**Task details:**
Copy nothing but the lines below running from the line containing "5: (337, 221)" through the line containing "53: (225, 299)", both end lines included.

Collected data entries
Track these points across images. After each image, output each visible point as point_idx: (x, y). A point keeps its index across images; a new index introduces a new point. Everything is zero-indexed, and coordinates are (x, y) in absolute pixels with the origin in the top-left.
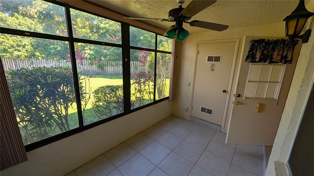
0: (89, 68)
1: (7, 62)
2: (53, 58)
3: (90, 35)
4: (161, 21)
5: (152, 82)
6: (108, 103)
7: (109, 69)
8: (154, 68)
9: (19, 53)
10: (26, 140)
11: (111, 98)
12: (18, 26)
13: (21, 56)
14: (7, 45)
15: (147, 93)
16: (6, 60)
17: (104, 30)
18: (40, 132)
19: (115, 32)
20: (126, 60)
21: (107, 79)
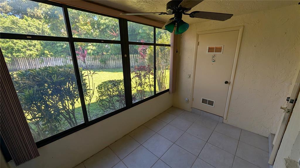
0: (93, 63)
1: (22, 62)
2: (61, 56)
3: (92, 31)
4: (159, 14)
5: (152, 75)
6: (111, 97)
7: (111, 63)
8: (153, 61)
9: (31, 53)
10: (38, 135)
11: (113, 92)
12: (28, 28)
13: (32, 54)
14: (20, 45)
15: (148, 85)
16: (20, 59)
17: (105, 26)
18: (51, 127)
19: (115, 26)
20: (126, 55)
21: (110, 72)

---

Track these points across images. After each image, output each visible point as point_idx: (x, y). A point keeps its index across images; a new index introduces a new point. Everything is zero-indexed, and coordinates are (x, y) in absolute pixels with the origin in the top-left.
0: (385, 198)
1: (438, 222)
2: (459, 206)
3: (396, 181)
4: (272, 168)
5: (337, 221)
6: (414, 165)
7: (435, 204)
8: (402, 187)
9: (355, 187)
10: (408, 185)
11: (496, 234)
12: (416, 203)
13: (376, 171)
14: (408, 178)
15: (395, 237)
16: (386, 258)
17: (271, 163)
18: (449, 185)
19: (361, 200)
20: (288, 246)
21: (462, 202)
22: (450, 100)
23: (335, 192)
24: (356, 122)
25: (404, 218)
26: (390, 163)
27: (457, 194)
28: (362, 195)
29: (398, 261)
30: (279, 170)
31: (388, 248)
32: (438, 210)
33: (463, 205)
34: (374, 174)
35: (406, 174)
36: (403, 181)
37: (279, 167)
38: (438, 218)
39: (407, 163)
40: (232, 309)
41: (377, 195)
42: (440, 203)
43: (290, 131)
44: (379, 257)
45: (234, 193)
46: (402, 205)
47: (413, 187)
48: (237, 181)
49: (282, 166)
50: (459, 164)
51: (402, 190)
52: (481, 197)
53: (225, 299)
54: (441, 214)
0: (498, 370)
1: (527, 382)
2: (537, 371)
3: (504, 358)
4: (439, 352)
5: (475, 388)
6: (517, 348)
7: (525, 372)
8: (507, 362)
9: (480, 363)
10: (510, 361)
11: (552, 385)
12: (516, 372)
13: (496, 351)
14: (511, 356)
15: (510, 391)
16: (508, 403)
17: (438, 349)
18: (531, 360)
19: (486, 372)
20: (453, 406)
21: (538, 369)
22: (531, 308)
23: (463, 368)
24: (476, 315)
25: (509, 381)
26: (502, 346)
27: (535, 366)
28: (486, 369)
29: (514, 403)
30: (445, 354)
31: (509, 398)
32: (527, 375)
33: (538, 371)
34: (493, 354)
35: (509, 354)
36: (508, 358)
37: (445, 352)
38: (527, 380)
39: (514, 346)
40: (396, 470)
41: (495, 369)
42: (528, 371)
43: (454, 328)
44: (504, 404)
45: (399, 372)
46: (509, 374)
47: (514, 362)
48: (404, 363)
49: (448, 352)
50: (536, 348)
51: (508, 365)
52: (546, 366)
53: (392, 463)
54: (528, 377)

**Answer to the problem:**
5: (337, 221)
6: (414, 165)
7: (435, 204)
8: (402, 187)
9: (355, 187)
10: (408, 185)
11: (496, 234)
12: (416, 203)
13: (376, 171)
14: (408, 178)
15: (395, 237)
16: (386, 258)
17: (271, 163)
18: (449, 185)
19: (361, 200)
20: (288, 246)
21: (462, 202)
22: (450, 100)
23: (335, 192)
24: (356, 122)
25: (404, 218)
26: (390, 163)
27: (457, 194)
28: (362, 195)
29: (398, 261)
30: (279, 170)
31: (388, 248)
32: (438, 210)
33: (463, 205)
34: (374, 174)
35: (406, 174)
36: (403, 181)
37: (279, 167)
38: (438, 218)
39: (407, 163)
40: (232, 309)
41: (377, 195)
42: (440, 203)
43: (290, 131)
44: (379, 257)
45: (234, 193)
46: (402, 205)
47: (413, 187)
48: (237, 181)
49: (282, 166)
50: (459, 164)
51: (402, 190)
52: (481, 197)
53: (225, 299)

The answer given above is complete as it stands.